▸ **本文抜粋**:
● ● ● ● ● ● ●
スマートデバイスと運用基盤が支える新たな医療現場像
院内外の情報連携や業務効率化を推進する目的で、新病院開院にあわせて約1300台のスマートデバイスを導入。
1300台を超える端末の資産管理と業務最適化が可能となり、セキュリティと利便性を両立する運用を確立。
スマートデバイスを医療インフラと位置づけ医療DXを推進。セキュリティ研修や規約策定で情報リテラシーを高め、安全かつ柔軟な運用体制を構築。
琉球大学病院では新病院移転を契機に、スマートデバイスを大規模導入。業務効率とセキュリティの両立を図るべく、CLOMO MDMによる一元管理体制を構築した。看護現場を中心に運用が進む中、課題と向き合いながら、医療DXの基盤整備を着実に前進させている。
琉球大学病院は2025年1月の新病院開院にあわせ、スマートデバイスの本格導入に踏み切った。PHSの運用終了を契機に、院内外の情報連携や業務効率化を推進する目的で、Androidスマートフォンおよびフィーチャーフォンを中心に約1300台を整備した。導入された端末は、医療職向けに約900台、看護部門に約300台、事務職員にフィーチャーフォン約100台という構成である。
この取り組みは単なる機器の入れ替えにとどまらず、医療現場のDXを見据えた全体最適の一環として進められたものだ。デバイスの導入にあたっては、現場業務へのスムーズな適用を重視し、各職種・部門ごとに用途に応じた配布と運用体制の構築が図られた。
看護部門では、日勤者数と予備台数を加味して病棟ごとにスマートフォンが配備され、電子カルテ連携をはじめとする業務アプリが実装されている。記録入力、画像撮影、三点認証、バイタル連携、ナースコール対応など、看護業務をスマートフォン1台で包括的に支援する運用が確立されつつある。
「病室に電子カルテカートを持ち込まなくてもスマホならすぐに記録入力ができます。私世代の人間はまだ慣れないのですが若手職員はフリック入力を使いこなし、あっという間に記録してしまいます」と語るのは、医療情報担当の看護師長、多和田慎子氏だ。指示確認、処方の実施入力、処置入力も可能で「スマホであればコンパクトに持ち運べて、患者さんと会話しながらその場で指示の確認もできます」と現場の利便性を実感している。
● ● ● ● ● ● ●
▸ **提供資料**:
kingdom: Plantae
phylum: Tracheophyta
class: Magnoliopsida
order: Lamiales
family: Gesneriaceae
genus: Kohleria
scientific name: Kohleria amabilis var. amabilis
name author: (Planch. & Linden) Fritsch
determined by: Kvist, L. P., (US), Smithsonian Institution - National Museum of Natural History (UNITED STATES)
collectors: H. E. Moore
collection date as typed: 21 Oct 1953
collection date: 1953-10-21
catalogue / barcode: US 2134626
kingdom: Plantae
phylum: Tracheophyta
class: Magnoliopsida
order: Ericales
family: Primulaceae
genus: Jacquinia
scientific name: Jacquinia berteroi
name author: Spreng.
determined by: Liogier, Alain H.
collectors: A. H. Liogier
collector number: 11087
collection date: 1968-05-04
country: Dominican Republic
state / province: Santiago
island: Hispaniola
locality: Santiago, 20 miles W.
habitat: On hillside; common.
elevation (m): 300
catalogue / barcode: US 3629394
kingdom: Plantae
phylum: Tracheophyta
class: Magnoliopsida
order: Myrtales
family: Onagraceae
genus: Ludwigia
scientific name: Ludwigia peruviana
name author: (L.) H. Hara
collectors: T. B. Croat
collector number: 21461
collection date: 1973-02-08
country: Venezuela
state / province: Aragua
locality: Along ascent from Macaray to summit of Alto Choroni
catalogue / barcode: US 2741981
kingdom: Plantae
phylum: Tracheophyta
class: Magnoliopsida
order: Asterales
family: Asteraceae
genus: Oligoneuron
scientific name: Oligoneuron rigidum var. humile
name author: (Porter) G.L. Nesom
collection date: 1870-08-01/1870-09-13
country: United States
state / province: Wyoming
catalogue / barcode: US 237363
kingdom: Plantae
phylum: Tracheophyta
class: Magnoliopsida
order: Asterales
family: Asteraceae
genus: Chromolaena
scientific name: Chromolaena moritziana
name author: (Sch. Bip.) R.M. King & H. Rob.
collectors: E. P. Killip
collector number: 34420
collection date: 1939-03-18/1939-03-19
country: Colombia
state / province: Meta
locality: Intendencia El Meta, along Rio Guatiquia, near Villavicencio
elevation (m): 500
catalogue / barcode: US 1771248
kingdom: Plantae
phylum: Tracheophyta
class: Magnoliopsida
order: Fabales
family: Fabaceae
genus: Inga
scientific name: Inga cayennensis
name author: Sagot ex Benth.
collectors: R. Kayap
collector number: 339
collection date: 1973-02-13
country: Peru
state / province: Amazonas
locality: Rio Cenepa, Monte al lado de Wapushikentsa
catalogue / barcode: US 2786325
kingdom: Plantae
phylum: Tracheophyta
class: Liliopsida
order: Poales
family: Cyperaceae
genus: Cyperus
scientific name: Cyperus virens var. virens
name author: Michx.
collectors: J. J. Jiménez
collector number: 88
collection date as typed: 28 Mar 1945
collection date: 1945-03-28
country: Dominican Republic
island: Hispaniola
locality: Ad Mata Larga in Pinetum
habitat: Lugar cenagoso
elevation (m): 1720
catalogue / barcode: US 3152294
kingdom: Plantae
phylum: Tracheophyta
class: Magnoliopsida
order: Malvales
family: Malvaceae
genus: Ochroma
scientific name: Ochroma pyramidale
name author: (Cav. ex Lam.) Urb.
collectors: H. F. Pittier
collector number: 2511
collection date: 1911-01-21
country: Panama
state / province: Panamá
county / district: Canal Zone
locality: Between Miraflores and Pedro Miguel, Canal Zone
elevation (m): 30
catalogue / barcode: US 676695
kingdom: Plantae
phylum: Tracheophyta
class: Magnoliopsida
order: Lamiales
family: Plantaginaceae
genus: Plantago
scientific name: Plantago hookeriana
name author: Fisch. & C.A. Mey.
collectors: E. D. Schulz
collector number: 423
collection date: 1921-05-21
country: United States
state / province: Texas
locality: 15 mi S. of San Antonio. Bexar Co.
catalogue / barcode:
● ● ● ● ● ● ●
▸ **課題の目的**: 病院のスマートデバイス導入に関する本文から、「1300台を超える端末の資産」から「現場の利便性を実感している。」までを、両端の語句も含めて一字一句変えずに抜き出してください。 資料の内容は本文とは関係がありません。

▸ **課題の解答**:
1300台を超える端末の資産管理と業務最適化が可能となり、セキュリティと利便性を両立する運用を確立。
スマートデバイスを医療インフラと位置づけ医療DXを推進。セキュリティ研修や規約策定で情報リテラシーを高め、安全かつ柔軟な運用体制を構築。
琉球大学病院では新病院移転を契機に、スマートデバイスを大規模導入。業務効率とセキュリティの両立を図るべく、CLOMO MDMによる一元管理体制を構築した。看護現場を中心に運用が進む中、課題と向き合いながら、医療DXの基盤整備を着実に前進させている。
琉球大学病院は2025年1月の新病院開院にあわせ、スマートデバイスの本格導入に踏み切った。PHSの運用終了を契機に、院内外の情報連携や業務効率化を推進する目的で、Androidスマートフォンおよびフィーチャーフォンを中心に約1300台を整備した。導入された端末は、医療職向けに約900台、看護部門に約300台、事務職員にフィーチャーフォン約100台という構成である。
この取り組みは単なる機器の入れ替えにとどまらず、医療現場のDXを見据えた全体最適の一環として進められたものだ。デバイスの導入にあたっては、現場業務へのスムーズな適用を重視し、各職種・部門ごとに用途に応じた配布と運用体制の構築が図られた。
看護部門では、日勤者数と予備台数を加味して病棟ごとにスマートフォンが配備され、電子カルテ連携をはじめとする業務アプリが実装されている。記録入力、画像撮影、三点認証、バイタル連携、ナースコール対応など、看護業務をスマートフォン1台で包括的に支援する運用が確立されつつある。
「病室に電子カルテカートを持ち込まなくてもスマホならすぐに記録入力ができます。私世代の人間はまだ慣れないのですが若手職員はフリック入力を使いこなし、あっという間に記録してしまいます」と語るのは、医療情報担当の看護師長、多和田慎子氏だ。指示確認、処方の実施入力、処置入力も可能で「スマホであればコンパクトに持ち運べて、患者さんと会話しながらその場で指示の確認もできます」と現場の利便性を実感している。